Jesus came to the disciples on the road, and not the other way around. They were lost in their thoughts and doubts and were incapable of recognizing Jesus in their midst. Only through the scriptures, and through the bread and wine did Jesus reveal himself to them, he demonstrated what his life had been all about: his resurrection means our resurrection.

Those of us here in church on Easter Sunday are in the same position as those two disciples on the road. Jesus has come to us here in this place through the reading of scripture, and in a few moments we will encounter the risen Christ through the bread and cup at the table.

I don’t know what you’ve got going on in your life. Most of us are pretty good about shielding away and hiding our doubts and insufficiencies. We turn on the smiles when we need to, and we know what we have to do to keep afloat. I don’t know what you might be wrestling with right now, or even if you’re wrestling with anything at all. But I do know this: If you took the time to come to a church on Easter, you believe in something more than yourself, even if its very faint.


My faith is not perfect, and there are days that I struggle. I’ll be driving in my car on the way home from the hospital after praying with a family before a desperate surgery, or I’ll be standing above a casket with dirt still clinging to my fingers after saying goodbye to a faithful friend, or I’ll be reading the news online and be bombarded with never-ending negativity. There are many days that feel as if I’m walking to Emmaus all on my own with questions in my head just like those two disciples so long ago. But that’s when Jesus shows up.

Jesus isn’t looking for people with perfect faith and blind trust. God does not want puppets that he can string along. If Jesus is looking for anyone, it’s the people who are walking toward their own Emmaus. He’s looking for people like you and me who have questions.

Faith is an exciting thing not because it provides all the answers to our questions, but because it encourages us to ask questions in the first place. 

Jesus’ resurrection from the dead is not something that can be explained from a pulpit or from a book, it defies all logic and rationality, it exceeds our expectations, and often leaves us scratching our heads. But that’s the point. It is beyond anything we could ever imagine. Only the Lord who gives us life could have come up with something so incredible to change the world.
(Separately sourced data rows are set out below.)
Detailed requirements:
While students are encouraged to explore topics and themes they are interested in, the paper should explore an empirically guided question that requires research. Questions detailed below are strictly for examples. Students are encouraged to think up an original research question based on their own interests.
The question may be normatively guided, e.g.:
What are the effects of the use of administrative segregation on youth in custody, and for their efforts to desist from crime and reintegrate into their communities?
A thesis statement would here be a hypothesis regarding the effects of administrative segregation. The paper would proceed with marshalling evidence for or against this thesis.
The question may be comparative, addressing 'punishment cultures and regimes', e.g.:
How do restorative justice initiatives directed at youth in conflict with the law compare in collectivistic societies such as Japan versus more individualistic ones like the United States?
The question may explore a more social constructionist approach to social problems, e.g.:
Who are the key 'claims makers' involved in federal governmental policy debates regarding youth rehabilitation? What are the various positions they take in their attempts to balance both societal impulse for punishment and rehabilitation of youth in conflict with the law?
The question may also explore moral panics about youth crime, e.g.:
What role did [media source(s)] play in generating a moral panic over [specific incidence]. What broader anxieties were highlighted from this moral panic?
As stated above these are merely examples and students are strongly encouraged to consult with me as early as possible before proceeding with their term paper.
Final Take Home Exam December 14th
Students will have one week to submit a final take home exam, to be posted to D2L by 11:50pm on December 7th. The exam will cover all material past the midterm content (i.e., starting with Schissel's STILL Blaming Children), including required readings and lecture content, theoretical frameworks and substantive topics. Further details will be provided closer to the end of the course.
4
The resurrection is real, Christ appeared to the two on the road and revealed himself through the wonders of God’s word and holy table. God died in Christ on a cross and defeated death so that we might live with him in the kingdom; Christ died so that we might live.

The Lord is risen. God is on the move in the world seeking out those who are lost. God loves showing up in the words of scripture, in the bread and wine of communion, in chance encounters on the road, and in a variety of places to help find those of us who are lost.
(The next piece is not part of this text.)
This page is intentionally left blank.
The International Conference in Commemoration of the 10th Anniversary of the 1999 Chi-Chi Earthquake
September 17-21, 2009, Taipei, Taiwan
Do we feel our hearts burning within us while we praise the living God? Do we feel the blessed holiness that comes with receiving this meal broken and shed for us? Are we ready to be found by the living God while we make our way to Emmaus?

The good news of Easter is that Christ’s resurrection has made our resurrection possible. But until that day when we feast with him at his heavenly banquet, I think the good news can be found when we feel lost on the old roads of life and Jesus finds us. Amen.